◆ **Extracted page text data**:
<<<<
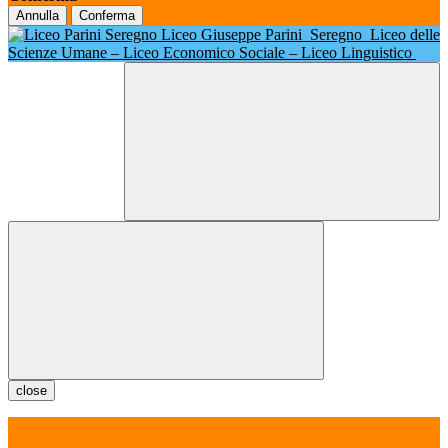
Annulla
Conferma
Liceo Giuseppe Parini
Seregno
Liceo delle
Scienze Umane – Liceo Economico Sociale – Liceo Linguistico
close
>>>>
Letter for letter, reproduce every record above and skip the pictures.

Annulla
Conferma
Liceo Giuseppe Parini
Seregno
Liceo delle
Scienze Umane – Liceo Economico Sociale – Liceo Linguistico
close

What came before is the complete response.